Error when running Spark on a google cloud instance

Question

I'm running a standalone application using Apache Spark and when I load all my data to a RDD as a textfile I got the following error:

15/02/27 20:34:40 ERROR Utils: Uncaught exception in thread stdout writer for python
java.lang.OutOfMemoryError: Java heap space
   at java.nio.HeapByteBuffer.<init>(HeapByteBuffer.java:57)
   at java.nio.ByteBuffer.allocate(ByteBuffer.java:331)
   at com.google.cloud.hadoop.fs.gcs.GoogleHadoopFSInputStream.<init>(GoogleHadoopFSInputStream.java:81)
   at com.google.cloud.hadoop.fs.gcs.GoogleHadoopFileSystemBase.open(GoogleHadoopFileSystemBase.java:764)
   at org.apache.hadoop.fs.FileSystem.open(FileSystem.java:427)
   at org.apache.hadoop.mapred.LineRecordReader.<init>(LineRecordReader.java:78)
   at org.apache.hadoop.mapred.TextInputFormat.getRecordReader(TextInputFormat.java:51)
   at org.apache.spark.rdd.HadoopRDD$$anon$1.<init>(HadoopRDD.scala:233)
   at org.apache.spark.rdd.HadoopRDD.compute(HadoopRDD.scala:210)
   at org.apache.spark.rdd.HadoopRDD.compute(HadoopRDD.scala:99)
   at org.apache.spark.rdd.RDD.computeOrReadCheckpoint(RDD.scala:263)
   at org.apache.spark.rdd.RDD.iterator(RDD.scala:230)
   at org.apache.spark.rdd.MappedRDD.compute(MappedRDD.scala:31)
   at org.apache.spark.rdd.RDD.computeOrReadCheckpoint(RDD.scala:263)
   at org.apache.spark.rdd.RDD.iterator(RDD.scala:230)
   at org.apache.spark.api.python.PythonRDD$WriterThread$$anonfun$run$1.apply$mcV$sp(PythonRDD.scala:242)
   at org.apache.spark.api.python.PythonRDD$WriterThread$$anonfun$run$1.apply(PythonRDD.scala:204)

• • •

- [Things to do]:
1. Do the following statements agree with the Spark question? For each, answer yes or no and quote the deciding words of the text. (a) The error appeared when the data was loaded to an RDD as a textfile. (b) The exception thrown was a java.lang.OutOfMemoryError for Java heap space. (c) The uncaught exception happened in the thread stdout writer for java.
2. Please turn everything in the records from the line containing "Time on the clock? answer like h=1 m=4" down to and including the line containing "write: h=11 m=34" into a numbered list, leaving out blank lines.

- [Input rows]:
• • •

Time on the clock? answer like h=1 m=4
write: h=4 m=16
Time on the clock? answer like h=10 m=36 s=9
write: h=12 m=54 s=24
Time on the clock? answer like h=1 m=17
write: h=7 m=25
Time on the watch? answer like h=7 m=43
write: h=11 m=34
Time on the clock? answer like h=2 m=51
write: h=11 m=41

• • •

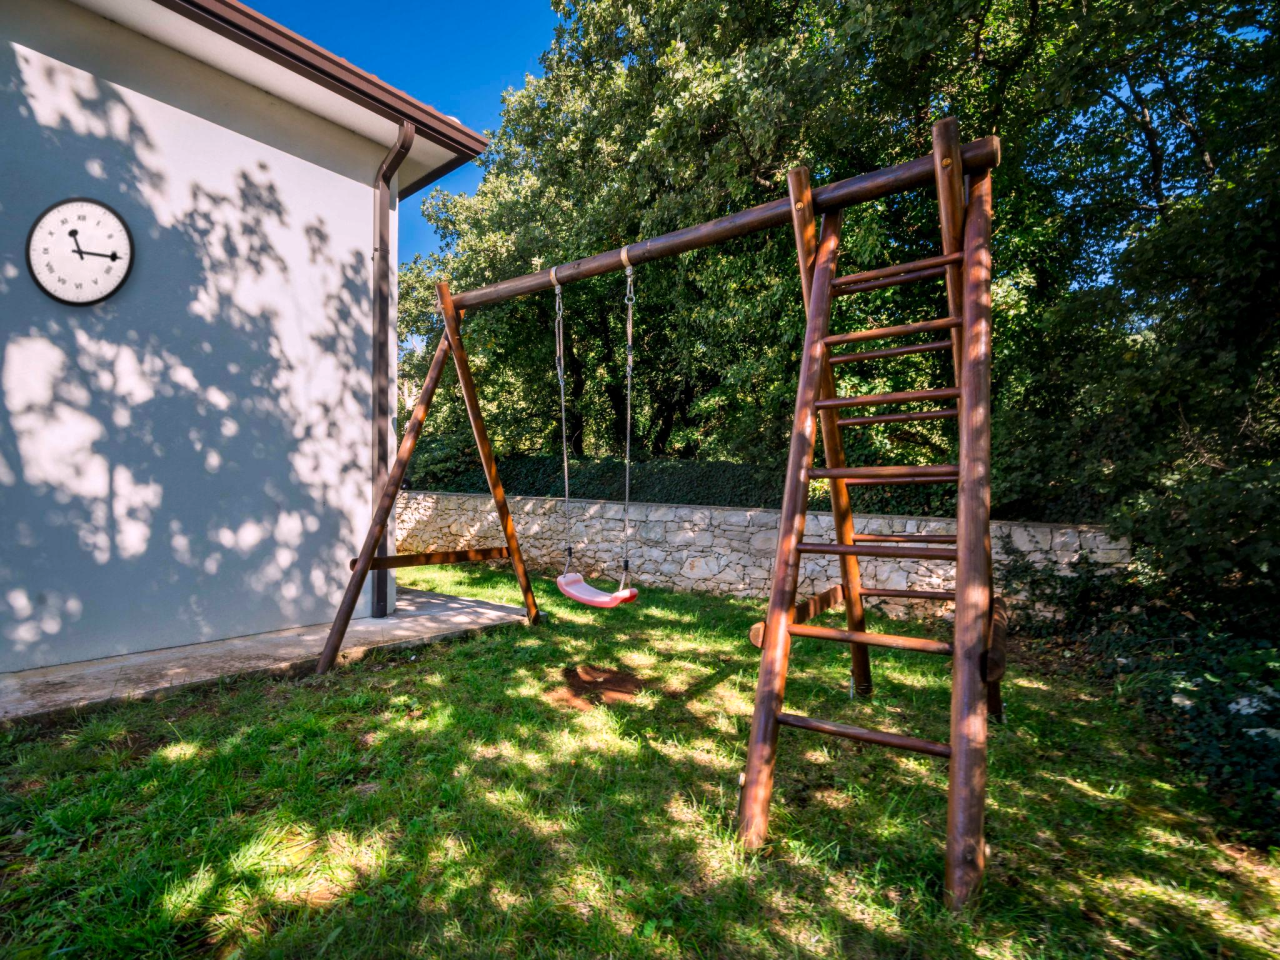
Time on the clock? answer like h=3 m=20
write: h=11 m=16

• • •

- [The replies]:
1.
(a) Yes: "when I load all my data to a RDD as a textfile I got the following error"
(b) Yes: "java.lang.OutOfMemoryError: Java heap space"
(c) No: "Uncaught exception in thread stdout writer for python"

2.
1. Time on the clock? answer like h=1 m=4
2. write: h=4 m=16
3. Time on the clock? answer like h=10 m=36 s=9
4. write: h=12 m=54 s=24
5. Time on the clock? answer like h=1 m=17
6. write: h=7 m=25
7. Time on the watch? answer like h=7 m=43
8. write: h=11 m=34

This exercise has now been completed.